### INSTRUCTIONS TO FOLLOW
Nothing but an exact copy of the data should be given.

### PROVIDED DATA
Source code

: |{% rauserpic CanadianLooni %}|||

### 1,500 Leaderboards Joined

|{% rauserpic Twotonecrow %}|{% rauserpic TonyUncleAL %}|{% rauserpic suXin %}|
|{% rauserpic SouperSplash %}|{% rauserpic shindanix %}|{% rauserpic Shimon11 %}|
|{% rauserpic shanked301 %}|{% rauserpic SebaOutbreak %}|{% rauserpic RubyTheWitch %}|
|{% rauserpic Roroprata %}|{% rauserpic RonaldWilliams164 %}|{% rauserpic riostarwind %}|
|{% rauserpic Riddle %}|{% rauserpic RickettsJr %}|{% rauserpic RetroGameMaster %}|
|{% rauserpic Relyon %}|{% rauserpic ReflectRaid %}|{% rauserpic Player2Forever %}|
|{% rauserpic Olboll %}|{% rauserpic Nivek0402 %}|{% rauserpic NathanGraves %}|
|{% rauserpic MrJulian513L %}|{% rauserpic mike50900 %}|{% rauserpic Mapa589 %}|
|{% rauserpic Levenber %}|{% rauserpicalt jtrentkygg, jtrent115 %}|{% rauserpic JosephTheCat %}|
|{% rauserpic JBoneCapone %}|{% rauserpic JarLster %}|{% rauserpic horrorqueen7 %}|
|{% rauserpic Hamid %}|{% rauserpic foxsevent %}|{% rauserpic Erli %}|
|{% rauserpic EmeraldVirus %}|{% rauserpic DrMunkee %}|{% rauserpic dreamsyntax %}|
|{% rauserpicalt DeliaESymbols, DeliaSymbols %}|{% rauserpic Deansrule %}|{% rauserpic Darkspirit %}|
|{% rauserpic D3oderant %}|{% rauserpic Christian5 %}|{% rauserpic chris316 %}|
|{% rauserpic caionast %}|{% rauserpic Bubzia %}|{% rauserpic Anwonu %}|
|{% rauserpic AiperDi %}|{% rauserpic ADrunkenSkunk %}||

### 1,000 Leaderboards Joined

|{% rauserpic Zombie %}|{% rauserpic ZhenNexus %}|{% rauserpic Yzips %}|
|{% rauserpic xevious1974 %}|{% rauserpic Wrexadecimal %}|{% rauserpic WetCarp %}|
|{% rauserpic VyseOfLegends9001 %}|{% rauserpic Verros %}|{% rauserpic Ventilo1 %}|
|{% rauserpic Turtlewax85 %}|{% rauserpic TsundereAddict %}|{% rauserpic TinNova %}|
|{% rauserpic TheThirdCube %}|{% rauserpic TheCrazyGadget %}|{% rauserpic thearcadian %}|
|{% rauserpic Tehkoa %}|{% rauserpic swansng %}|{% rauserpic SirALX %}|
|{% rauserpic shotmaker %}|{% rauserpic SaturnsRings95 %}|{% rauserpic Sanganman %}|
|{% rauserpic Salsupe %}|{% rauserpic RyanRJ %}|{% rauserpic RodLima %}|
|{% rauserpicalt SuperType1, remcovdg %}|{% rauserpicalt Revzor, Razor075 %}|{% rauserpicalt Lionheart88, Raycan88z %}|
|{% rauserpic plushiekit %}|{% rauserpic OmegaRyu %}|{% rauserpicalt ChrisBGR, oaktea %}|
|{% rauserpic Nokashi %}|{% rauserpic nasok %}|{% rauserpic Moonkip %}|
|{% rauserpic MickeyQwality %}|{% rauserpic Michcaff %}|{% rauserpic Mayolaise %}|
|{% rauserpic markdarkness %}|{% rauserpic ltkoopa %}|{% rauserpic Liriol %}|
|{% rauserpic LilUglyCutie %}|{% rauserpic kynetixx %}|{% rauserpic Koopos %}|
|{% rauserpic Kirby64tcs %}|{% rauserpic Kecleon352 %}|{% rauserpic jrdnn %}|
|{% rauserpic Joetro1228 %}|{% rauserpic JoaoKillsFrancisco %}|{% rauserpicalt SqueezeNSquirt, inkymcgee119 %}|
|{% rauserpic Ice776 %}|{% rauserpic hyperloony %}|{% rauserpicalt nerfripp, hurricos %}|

### ANSWER TO THIS EXERCISE
Source code

: |{% rauserpic CanadianLooni %}|||

### 1,500 Leaderboards Joined

|{% rauserpic Twotonecrow %}|{% rauserpic TonyUncleAL %}|{% rauserpic suXin %}|
|{% rauserpic SouperSplash %}|{% rauserpic shindanix %}|{% rauserpic Shimon11 %}|
|{% rauserpic shanked301 %}|{% rauserpic SebaOutbreak %}|{% rauserpic RubyTheWitch %}|
|{% rauserpic Roroprata %}|{% rauserpic RonaldWilliams164 %}|{% rauserpic riostarwind %}|
|{% rauserpic Riddle %}|{% rauserpic RickettsJr %}|{% rauserpic RetroGameMaster %}|
|{% rauserpic Relyon %}|{% rauserpic ReflectRaid %}|{% rauserpic Player2Forever %}|
|{% rauserpic Olboll %}|{% rauserpic Nivek0402 %}|{% rauserpic NathanGraves %}|
|{% rauserpic MrJulian513L %}|{% rauserpic mike50900 %}|{% rauserpic Mapa589 %}|
|{% rauserpic Levenber %}|{% rauserpicalt jtrentkygg, jtrent115 %}|{% rauserpic JosephTheCat %}|
|{% rauserpic JBoneCapone %}|{% rauserpic JarLster %}|{% rauserpic horrorqueen7 %}|
|{% rauserpic Hamid %}|{% rauserpic foxsevent %}|{% rauserpic Erli %}|
|{% rauserpic EmeraldVirus %}|{% rauserpic DrMunkee %}|{% rauserpic dreamsyntax %}|
|{% rauserpicalt DeliaESymbols, DeliaSymbols %}|{% rauserpic Deansrule %}|{% rauserpic Darkspirit %}|
|{% rauserpic D3oderant %}|{% rauserpic Christian5 %}|{% rauserpic chris316 %}|
|{% rauserpic caionast %}|{% rauserpic Bubzia %}|{% rauserpic Anwonu %}|
|{% rauserpic AiperDi %}|{% rauserpic ADrunkenSkunk %}||

### 1,000 Leaderboards Joined

|{% rauserpic Zombie %}|{% rauserpic ZhenNexus %}|{% rauserpic Yzips %}|
|{% rauserpic xevious1974 %}|{% rauserpic Wrexadecimal %}|{% rauserpic WetCarp %}|
|{% rauserpic VyseOfLegends9001 %}|{% rauserpic Verros %}|{% rauserpic Ventilo1 %}|
|{% rauserpic Turtlewax85 %}|{% rauserpic TsundereAddict %}|{% rauserpic TinNova %}|
|{% rauserpic TheThirdCube %}|{% rauserpic TheCrazyGadget %}|{% rauserpic thearcadian %}|
|{% rauserpic Tehkoa %}|{% rauserpic swansng %}|{% rauserpic SirALX %}|
|{% rauserpic shotmaker %}|{% rauserpic SaturnsRings95 %}|{% rauserpic Sanganman %}|
|{% rauserpic Salsupe %}|{% rauserpic RyanRJ %}|{% rauserpic RodLima %}|
|{% rauserpicalt SuperType1, remcovdg %}|{% rauserpicalt Revzor, Razor075 %}|{% rauserpicalt Lionheart88, Raycan88z %}|
|{% rauserpic plushiekit %}|{% rauserpic OmegaRyu %}|{% rauserpicalt ChrisBGR, oaktea %}|
|{% rauserpic Nokashi %}|{% rauserpic nasok %}|{% rauserpic Moonkip %}|
|{% rauserpic MickeyQwality %}|{% rauserpic Michcaff %}|{% rauserpic Mayolaise %}|
|{% rauserpic markdarkness %}|{% rauserpic ltkoopa %}|{% rauserpic Liriol %}|
|{% rauserpic LilUglyCutie %}|{% rauserpic kynetixx %}|{% rauserpic Koopos %}|
|{% rauserpic Kirby64tcs %}|{% rauserpic Kecleon352 %}|{% rauserpic jrdnn %}|
|{% rauserpic Joetro1228 %}|{% rauserpic JoaoKillsFrancisco %}|{% rauserpicalt SqueezeNSquirt, inkymcgee119 %}|
|{% rauserpic Ice776 %}|{% rauserpic hyperloony %}|{% rauserpicalt nerfripp, hurricos %}|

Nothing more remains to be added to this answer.